---
name: appwrite-python
description: Appwrite Python SDK skill. Use when building server-side Python applications with Appwrite, including Django, Flask, and FastAPI integrations. Covers user management, database/table CRUD, file storage, and functions via API keys.
---


# Appwrite Python SDK

## Installation

```bash
pip install appwrite
```

## Setting Up the Client

```python
from appwrite.client import Client
from appwrite.id import ID
from appwrite.query import Query
from appwrite.services.users import Users
from appwrite.services.tables_db import TablesDB
from appwrite.services.storage import Storage
from appwrite.services.functions import Functions
from appwrite.enums.o_auth_provider import OAuthProvider

import os

client = (Client()
    .set_endpoint('https://<REGION>.cloud.appwrite.io/v1')
    .set_project(os.environ['APPWRITE_PROJECT_ID'])
    .set_key(os.environ['APPWRITE_API_KEY']))
```

## Code Examples

### User Management

```python
users = Users(client)

# Create user
user = users.create(ID.unique(), 'user@example.com', None, 'password123', 'User Name')

# List users
result = users.list([Query.limit(25)])

# Get user
fetched = users.get('[USER_ID]')

# Delete user
users.delete('[USER_ID]')
```

### Database Operations

> **Note:** Use `TablesDB` (not the deprecated `Databases` class) for all new code.
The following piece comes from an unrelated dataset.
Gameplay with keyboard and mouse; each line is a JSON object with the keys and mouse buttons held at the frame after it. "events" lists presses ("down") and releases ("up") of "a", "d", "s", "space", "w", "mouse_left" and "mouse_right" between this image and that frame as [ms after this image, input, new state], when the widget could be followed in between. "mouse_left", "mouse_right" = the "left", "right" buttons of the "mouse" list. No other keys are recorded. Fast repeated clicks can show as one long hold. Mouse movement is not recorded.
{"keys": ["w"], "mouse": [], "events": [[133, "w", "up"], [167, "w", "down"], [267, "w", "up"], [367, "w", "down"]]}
Only use `Databases` if the existing codebase already relies on it or the user explicitly requests it.
>
> **Tip:** Prefer keyword arguments (e.g., `database_id='...'`) over positional arguments for all SDK method calls. Only use positional style if the existing codebase already uses it or the user explicitly requests it.

```python
tables_db = TablesDB(client)

# Create database
db = tables_db.create(ID.unique(), 'My Database')

# Create row
doc = tables_db.create_row('[DATABASE_ID]', '[TABLE_ID]', ID.unique(), {
    'title': 'Hello World'
})

# Query rows
results = tables_db.list_rows('[DATABASE_ID]', '[TABLE_ID]', [
    Query.equal('title', 'Hello World'),
    Query.limit(10)
])

# Get row
row = tables_db.get_row('[DATABASE_ID]', '[TABLE_ID]', '[ROW_ID]')

# Update row
tables_db.update_row('[DATABASE_ID]', '[TABLE_ID]', '[ROW_ID]', {
    'title': 'Updated'
})

# Delete row
tables_db.delete_row('[DATABASE_ID]', '[TABLE_ID]', '[ROW_ID]')
```

#### String Column Types

> **Note:** The legacy `string` type is deprecated. Use explicit column types for all new columns.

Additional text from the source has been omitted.